Securely write query requests in plain English directly within Amazon Redshift Query Editor within the scope of your current data access permissions and receive accurate SQL code recommendations.

Build and run Apache Spark applications on Amazon Redshift data, enabling customers to open up the data warehouse for a broader set of analytics and machine learning solutions. Developers using AWS analytics and ML services such as Amazon EMR, AWS Glue, Amazon Athena Spark, and Amazon SageMaker can effortlessly build Apache Spark applications that read from and write to their Amazon Redshift data warehouse without compromising on performance of the applications or transactional consistency of the data. 

Query data and write data back to your data lake in open formats.
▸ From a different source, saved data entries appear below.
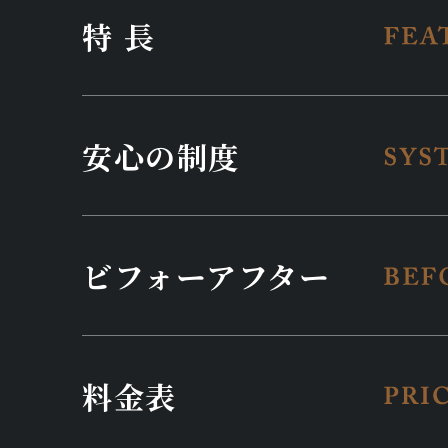
特長
安心の制度
ビフォーアフター
料金表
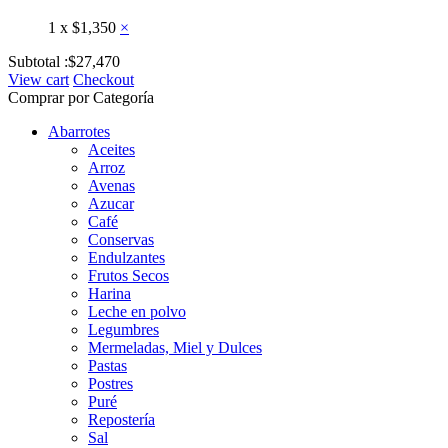
1
x
$
1,350
×
Subtotal :
$
27,470
View cart
Checkout
Comprar por Categoría
Abarrotes
Aceites
Arroz
Avenas
Azucar
Café
Conservas
Endulzantes
Frutos Secos
Harina
Leche en polvo
Legumbres
Mermeladas, Miel y Dulces
Pastas
Postres
Puré
Repostería
Sal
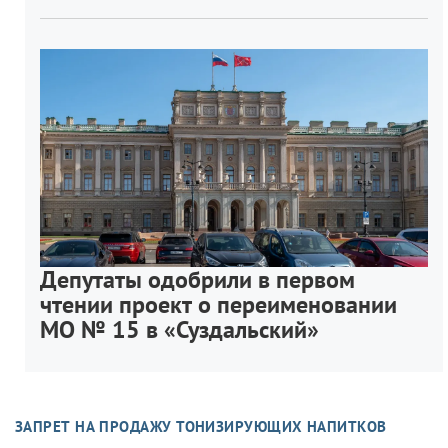
Депутаты одобрили в первом
чтении проект о переименовании
МО № 15 в «Суздальский»
ЗАПРЕТ НА ПРОДАЖУ ТОНИЗИРУЮЩИХ НАПИТКОВ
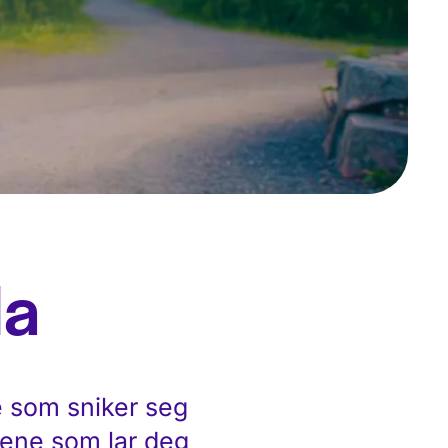
la
e som sniker seg
lmene som lar deg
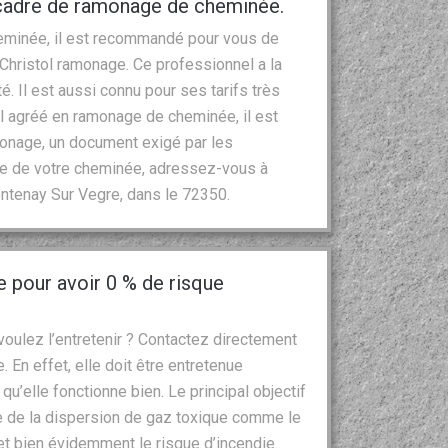
e cadre de ramonage de cheminée.
eminée, il est recommandé pour vous de
hristol ramonage. Ce professionnel a la
é. Il est aussi connu pour ses tarifs très
 agréé en ramonage de cheminée, il est
amonage, un document exigé par les
e de votre cheminée, adressez-vous à
ntenay Sur Vegre, dans le 72350.
 pour avoir 0 % de risque
oulez l’entretenir ? Contactez directement
. En effet, elle doit être entretenue
u’elle fonctionne bien. Le principal objectif
que de la dispersion de gaz toxique comme le
 bien évidemment le risque d’incendie.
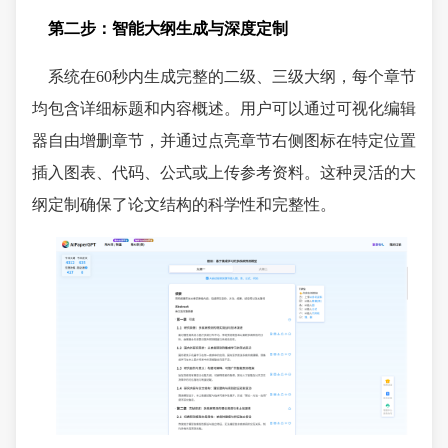
第二步：智能大纲生成与深度定制
系统在60秒内生成完整的二级、三级大纲，每个章节
均包含详细标题和内容概述。用户可以通过可视化编辑
器自由增删章节，并通过点亮章节右侧图标在特定位置
插入图表、代码、公式或上传参考资料。这种灵活的大
纲定制确保了论文结构的科学性和完整性。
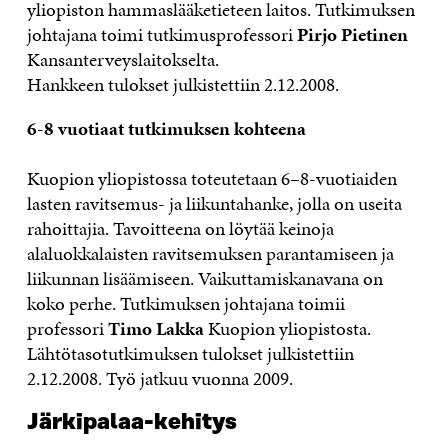
yliopiston hammaslääketieteen laitos. Tutkimuksen
johtajana toimi tutkimusprofessori
Pirjo Pietinen
Kansanterveyslaitokselta.
Hankkeen tulokset julkistettiin 2.12.2008.
6-8 vuotiaat tutkimuksen kohteena
Kuopion yliopistossa toteutetaan 6–8-vuotiaiden
lasten ravitsemus- ja liikuntahanke, jolla on useita
rahoittajia. Tavoitteena on löytää keinoja
alaluokkalaisten ravitsemuksen parantamiseen ja
liikunnan lisäämiseen. Vaikuttamiskanavana on
koko perhe. Tutkimuksen johtajana toimii
professori
Timo Lakka
Kuopion yliopistosta.
Lähtötasotutkimuksen tulokset julkistettiin
2.12.2008. Työ jatkuu vuonna 2009.
Järkipalaa-kehitys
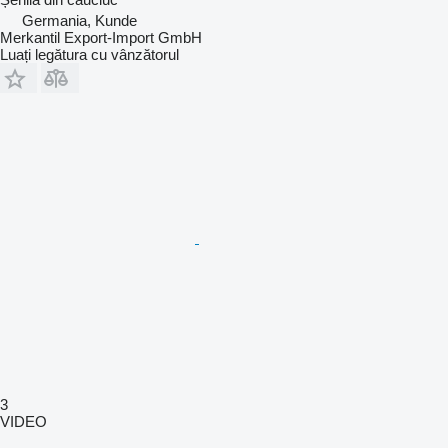
Germania, Kunde
Merkantil Export-Import GmbH
Luați legătura cu vânzătorul
3
VIDEO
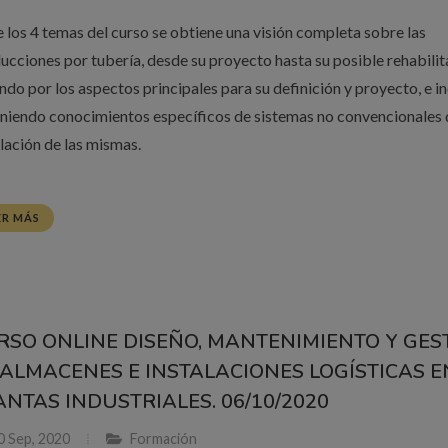
e los 4 temas del curso se obtiene una visión completa sobre las
ucciones por tubería, desde su proyecto hasta su posible rehabilit
ndo por los aspectos principales para su definición y proyecto, e i
niendo conocimientos específicos de sistemas no convencionales 
alación de las mismas.
ER MÁS
RSO ONLINE DISEÑO, MANTENIMIENTO Y GES
 ALMACENES E INSTALACIONES LOGÍSTICAS E
ANTAS INDUSTRIALES. 06/10/2020
0 Sep, 2020
Formación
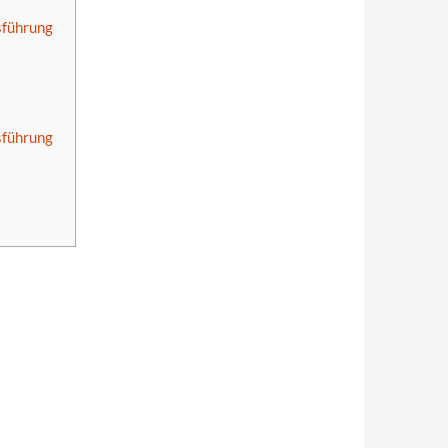
sführung
sführung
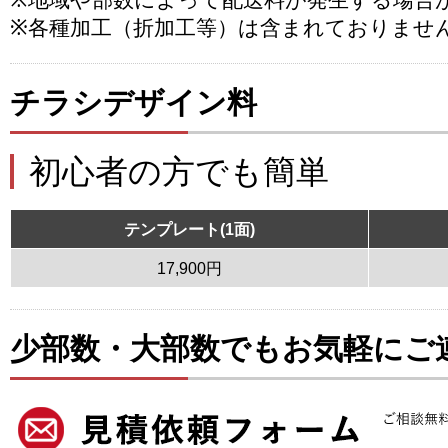
※地域や部数によって配送料が発生する場合
※各種加工（折加工等）は含まれておりませ
チラシデザイン料
初心者の方でも簡単
テンプレート(1面)
17,900円
少部数・大部数でもお気軽にご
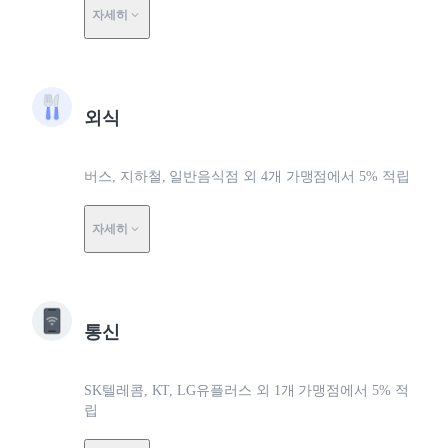
자세히
외식
버스, 지하철, 일반음식점 외 4개 가맹점에서 5% 적립
자세히
통신
SK텔레콤, KT, LG유플러스 외 1개 가맹점에서 5% 적
립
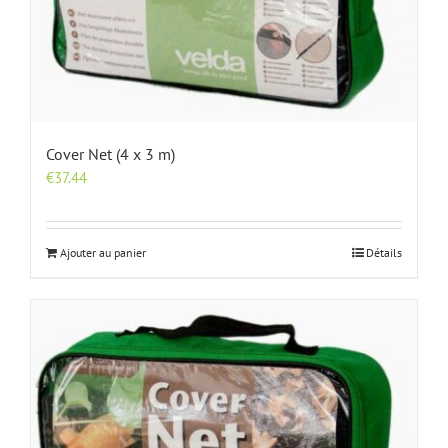
Cover Net (4 x 3 m)
€
37.44
Ajouter au panier
Détails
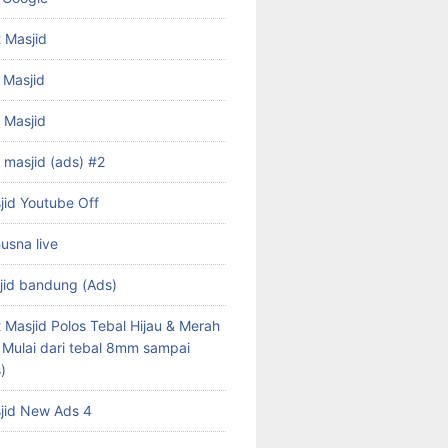
 Masjid
 Masjid
f Masjid
 masjid (ads) #2
jid Youtube Off
husna live
jid bandung (Ads)
 Masjid Polos Tebal Hijau & Merah
s Mulai dari tebal 8mm sampai
)
jid New Ads 4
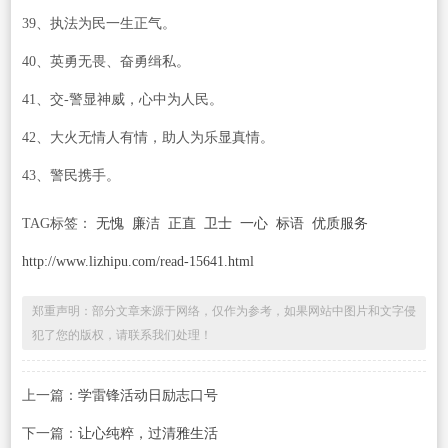
39、执法为民一生正气。
40、英勇无畏、奋勇缉私。
41、交-警显神威，心中为人民。
42、大火无情人有情，助人为乐显真情。
43、警民携手。
TAG标签：
无愧
廉洁
正直
卫士
一心
标语
优质服务
http://www.lizhipu.com/read-15641.html
郑重声明：部分文章来源于网络，仅作为参考，如果网站中图片和文字侵
犯了您的版权，请联系我们处理！
上一篇：
学雷锋活动日励志口号
下一篇：
让心纯粹，过清雅生活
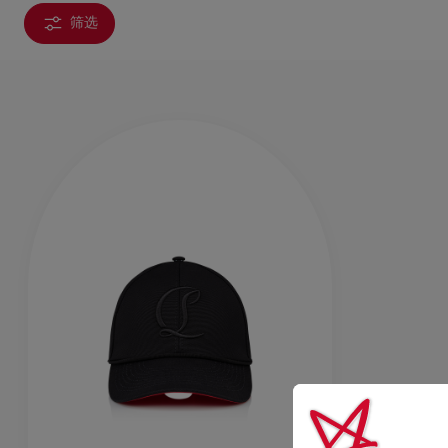
筛选
包袋
包袋
时尚眼镜
夏⽇甄选
男士礼品
Cassia系列
红鞋底
时尚经典
精湛工藝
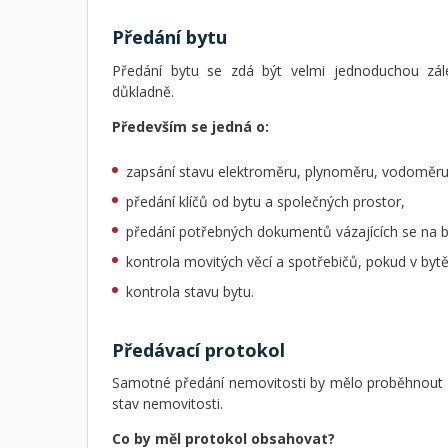
Předání bytu
Předání bytu se zdá být velmi jednoduchou zále
důkladně.
Především se jedná o:
zapsání stavu elektroměru, plynoměru, vodoměru
předání klíčů od bytu a společných prostor,
předání potřebných dokumentů vázajících se na b
kontrola movitých věcí a spotřebičů, pokud v bytě
kontrola stavu bytu.
Předávací protokol
Samotné předání nemovitosti by mělo proběhnout 
stav nemovitosti.
Co by měl protokol obsahovat?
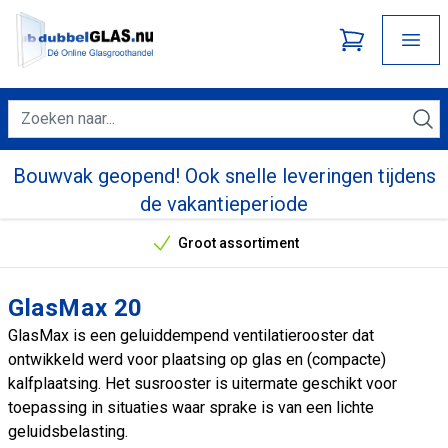
Bouwvak geopend! Ook snelle leveringen tijdens
de vakantieperiode
Groot assortiment
Onze unieke verkoopargumenten
GlasMax 20
GlasMax is een geluiddempend ventilatierooster dat
ontwikkeld werd voor plaatsing op glas en (compacte)
kalfplaatsing. Het susrooster is uitermate geschikt voor
toepassing in situaties waar sprake is van een lichte
geluidsbelasting.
You can query open file formats such as Parquet, ORC, JSON, Avro, CSV, and more directly in Amazon S3 using familiar ANSI SQL. To export data to your data lake, simply use the Amazon Redshift UNLOAD command in your SQL code and specify Parquet as the file format, and Amazon Redshift automatically takes care of data formatting and data movement into S3. This gives you the flexibility to store highly structured, frequently accessed data and semi-structured data in an Amazon Redshift data warehouse, while keeping up to exabytes of structured, semi-structured, and unstructured data in Amazon S3. 

Innovate faster with secure data collaboration

Extend the ease of use, performance, and cost benefits of Amazon Redshift in a single cluster to multi-cluster deployments while being able to share data. Data sharing enables instant, granular, and fast data access across Redshift clusters without the need to copy or move it.

Query Amazon Redshift datasets from your own Redshift cluster without extracting, transforming, and loading (ETL) the data. You can subscribe to Redshift cloud data warehouse products in AWS Data Exchange. As soon as a provider makes an update, the change is visible to subscribers. 

Integration with AWS IAM Identity Center enables organizations to support trusted identity propagation between Amazon Redshift, Amazon QuickSight, and AWS Lake Formation. Customers can use their organization identities to access Amazon Redshift in a single sign-on experience using third party identity providers (IdP), such as Microsoft Entra ID, Okta, Ping, OneLogin, etc. from Amazon QuickSight and Amazon Redshift Query Editor. Administrators can use third-party identity provider users and groups to manage fine grained access to data across services and audit user level access in AWS CloudTrail. With trusted identity propagation, a user’s identity is passed seamlessly between Amazon QuickSight, Amazon Redshift, and AWS Lake Formation reducing time to insights and enabling a friction free analytics experience.

Write to the same databases using multiple data warehouses, without moving or copying the data.

Accelerate data onboarding and create valuable business insights in minutes by integrating with select partner solutions in the Amazon Redshift console. With these solutions you can bring data from applications such as Salesforce, Google Analytics, Facebook Ads, Slack, Jira, Splunk, and Marketo into your Redshift data warehouse in an efficient and streamlined way. It also lets you join these disparate datasets and analyze them together to produce actionable insights.